Support for new compression schemes (BLOSC)

perrygreenfield edited this page Apr 14, 2020 · 2 revisions

It was suggested that support for BLOSC be added to ASDF by Lehman Garrison at the Flatiron Institute. He has done this for his own files but is wondering if this can be made a standard feature.

First a very brief summary of what BLOSC is is in order. It is described as a meta compressor because it supports many different compression algorithms. Its primary goal is providing a means of bypassing the memory bandwidth problem of raw data by breaking up large data sets into smaller blocks that fit into processor caches where they can be compressed and decompressed in fast memory. As a result, it often provides a faster way of moving data in and out of the processor since only the compressed data is moved to slower memory.

Furthermore, BLOSC supports a feature called "filters", which really are data transformations that make compression more effective (examples are creating differences between elements for compression, or gathering bits or bytes of the data words together in blocks)

Currently supported compression algorithms include: FastLZ, LZ4, LZ4HC, Snappy, Zlib, Zstd

BLOSC itself is not language specific. The current implementation is in C though Python bindings are available. The main person behind this projects is Francesc Alted, who is someone that has long been involved in the scientific Python effort (he was an early user of numarray!).

BLOSC is supported through the Python library numcodecs as well (which is used by the zarr project, which is a high-level Python implementation of chunked arrays).

The main issues for support were:

  1. Is this useful to support: Answer: It does look very useful.
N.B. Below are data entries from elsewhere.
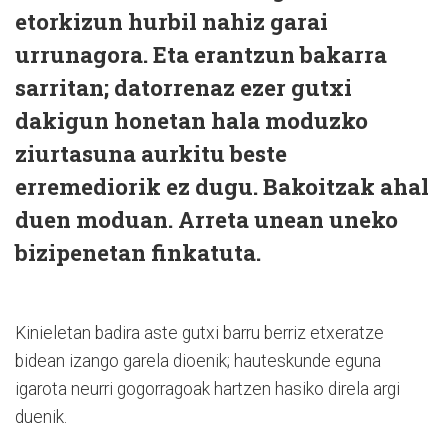
etorkizun hurbil nahiz garai
urrunagora. Eta erantzun bakarra
sarritan; datorrenaz ezer gutxi
dakigun honetan hala moduzko
ziurtasuna aurkitu beste
erremediorik ez dugu. Bakoitzak ahal
duen moduan. Arreta unean uneko
bizipenetan finkatuta.
Kinieletan badira aste gutxi barru berriz etxeratze
bidean izango garela dioenik; hauteskunde eguna
igarota neurri gogorragoak hartzen hasiko direla argi
duenik.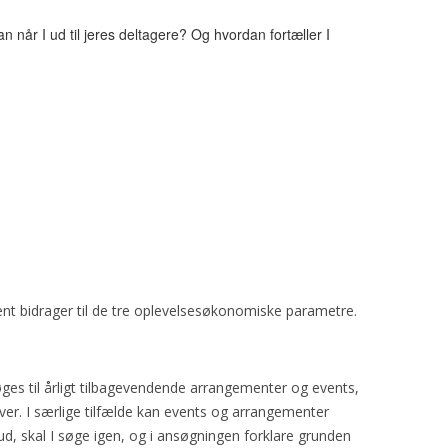
når I ud til jeres deltagere? Og hvordan fortæller I
 bidrager til de tre oplevelsesøkonomiske parametre.
es til årligt tilbagevendende arrangementer og events,
iver. I særlige tilfælde kan events og arrangementer
kud, skal I søge igen, og i ansøgningen forklare grunden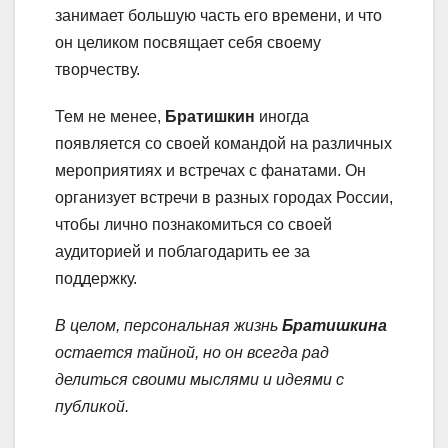
занимает большую часть его времени, и что
он целиком посвящает себя своему
творчеству.
Тем не менее,
Братишкин
иногда
появляется со своей командой на различных
мероприятиях и встречах с фанатами. Он
организует встречи в разных городах России,
чтобы лично познакомиться со своей
аудиторией и поблагодарить ее за
поддержку.
В целом, персональная жизнь
Братишкина
остается тайной, но он всегда рад
делиться своими мыслями и идеями с
публикой.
  2. Is it possible to add it to ASDF without making it explicitly dependent on Python. Answer: Very likely, but this must be done with some care. Some of the numcodecs options rely specifically on Python, so they must be excluded (or at the very least, be optional). Numcodecs does not store information on the compression scheme or parameters in the binary it generates, so some mechanism must be found to save this information. Would we put it in the YAML, or in the binary block. I think we concluded that it would be best in the binary block. Numcodecs represents this information in JSON, and one possibility is to put a small JSON header in the ASDF binary data block.

  3. The BLOSC library is oriented towards optimizing the block size to the processor that it is running on. This somewhat complicates interchange efforts since the optimum block size depends on the processor. Ideally there would be a sweet spot where the block size is good for a wide range of processors (but that size may evolve over time), and it can be specified specifically in the library.

In summary, we do believe we can support this in a language agnostic way, but also leverage off of the existing Python libraries, perhaps also including zarr for support of chunking. These all, of course, make supporting a C/C++ version of ASDF more work.